The tight market helped Broward County maintain double-digit annual rent growth, with average rents rising 12.1% year-over-year to $15.37 per SF. But the pace of rate increases is expected to slow in 2024 as the market returns to a level of leasing activity more in line with pre-pandemic levels, Thomson said.
“If you look at the rental rates in comparison to where they were in 2019, there has been such a run-up that I think we're just going to really see them go back to a natural 4% increase going forward,” he said. “When you talk to people that are looking at projects to purchase, they're not budgeting 10% to 20% rental increases.”
The dynamics are fueling some speculative development, with Rockpoint paying $180M in November for an 88-acre development site in Pompano Beach. The Boston-based private equity firm is planning to build around 1.5M SF of industrial space at the site, with the first phase slated to break ground in May.

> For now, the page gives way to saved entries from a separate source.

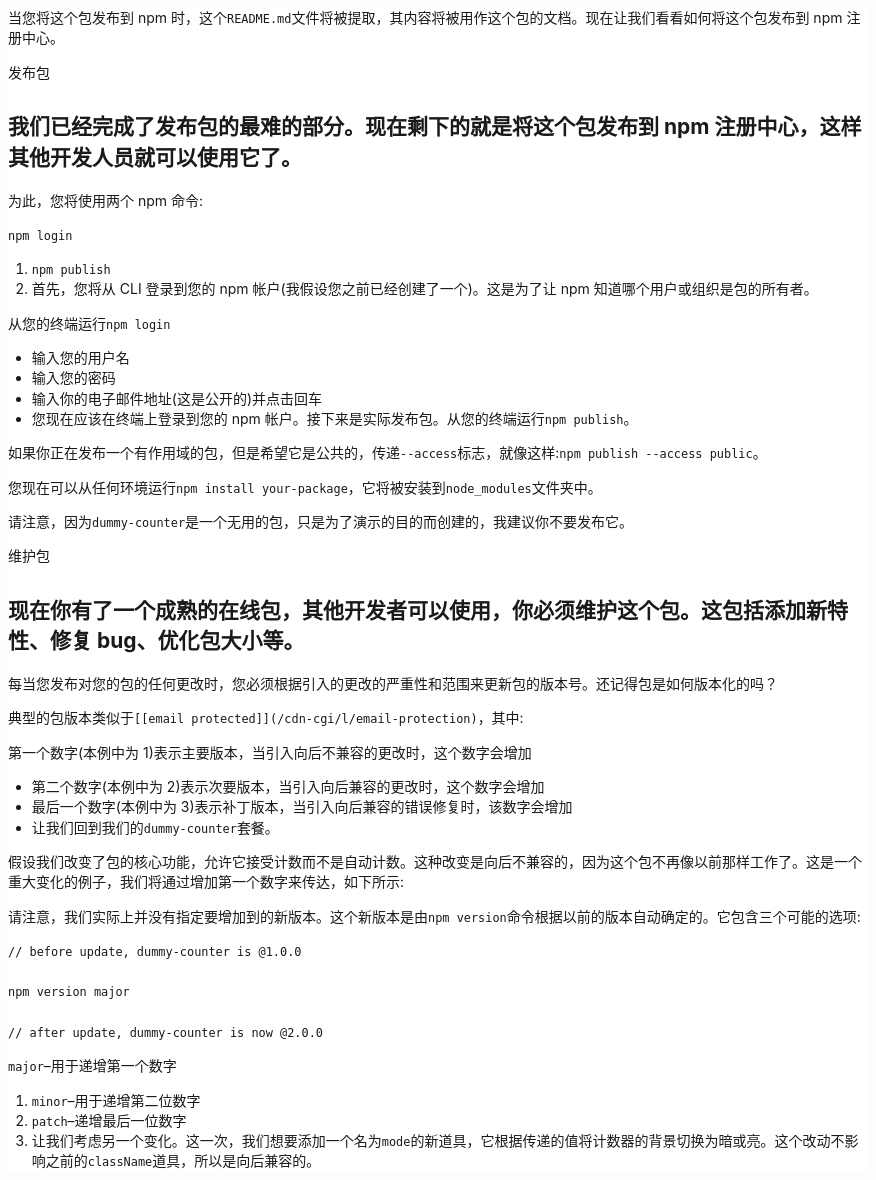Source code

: 当您将这个包发布到 npm 时，这个`README.md`文件将被提取，其内容将被用作这个包的文档。现在让我们看看如何将这个包发布到 npm 注册中心。

发布包

## 我们已经完成了发布包的最难的部分。现在剩下的就是将这个包发布到 npm 注册中心，这样其他开发人员就可以使用它了。

为此，您将使用两个 npm 命令:

`npm login`

1.  `npm publish`
2.  首先，您将从 CLI 登录到您的 npm 帐户(我假设您之前已经创建了一个)。这是为了让 npm 知道哪个用户或组织是包的所有者。

从您的终端运行`npm login`

*   输入您的用户名
*   输入您的密码
*   输入你的电子邮件地址(这是公开的)并点击回车
*   您现在应该在终端上登录到您的 npm 帐户。接下来是实际发布包。从您的终端运行`npm publish`。

如果你正在发布一个有作用域的包，但是希望它是公共的，传递`--access`标志，就像这样:`npm publish --access public`。

您现在可以从任何环境运行`npm install your-package`，它将被安装到`node_modules`文件夹中。

请注意，因为`dummy-counter`是一个无用的包，只是为了演示的目的而创建的，我建议你不要发布它。

维护包

## 现在你有了一个成熟的在线包，其他开发者可以使用，你必须维护这个包。这包括添加新特性、修复 bug、优化包大小等。

每当您发布对您的包的任何更改时，您必须根据引入的更改的严重性和范围来更新包的版本号。还记得包是如何版本化的吗？

典型的包版本类似于`[[email protected]](/cdn-cgi/l/email-protection)`，其中:

第一个数字(本例中为 1)表示主要版本，当引入向后不兼容的更改时，这个数字会增加

*   第二个数字(本例中为 2)表示次要版本，当引入向后兼容的更改时，这个数字会增加
*   最后一个数字(本例中为 3)表示补丁版本，当引入向后兼容的错误修复时，该数字会增加
*   让我们回到我们的`dummy-counter`套餐。

假设我们改变了包的核心功能，允许它接受计数而不是自动计数。这种改变是向后不兼容的，因为这个包不再像以前那样工作了。这是一个重大变化的例子，我们将通过增加第一个数字来传达，如下所示:

请注意，我们实际上并没有指定要增加到的新版本。这个新版本是由`npm version`命令根据以前的版本自动确定的。它包含三个可能的选项:

```
// before update, dummy-counter is @1.0.0

npm version major

// after update, dummy-counter is now @2.0.0
```

`major`–用于递增第一个数字

1.  `minor`–用于递增第二位数字
2.  `patch`–递增最后一位数字
3.  让我们考虑另一个变化。这一次，我们想要添加一个名为`mode`的新道具，它根据传递的值将计数器的背景切换为暗或亮。这个改动不影响之前的`className`道具，所以是向后兼容的。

“We are excited about this opportunity given the attractiveness of our basis combined with significant rent growth that Broward County is experiencing,” Tom Gilbane, managing member at Rockpoint, said in a statement following the acquisition.
The burst of activity in Q4 is likely to carry into this year, industrial brokers said, with any interest rate cuts at the Federal Reserve unlocking capital for acquisitions in the supply-constrained South Florida markets, which CoStar predicts will be among the top U.S. regions for rent growth over the next four years.
“If the Fed starts cutting rates, the cost of capital will follow and it'll create a surge of activity,” Easton said. “From an acquisition standpoint, across the board, there has been capital on the sidelines waiting to be deployed down here for a long time.”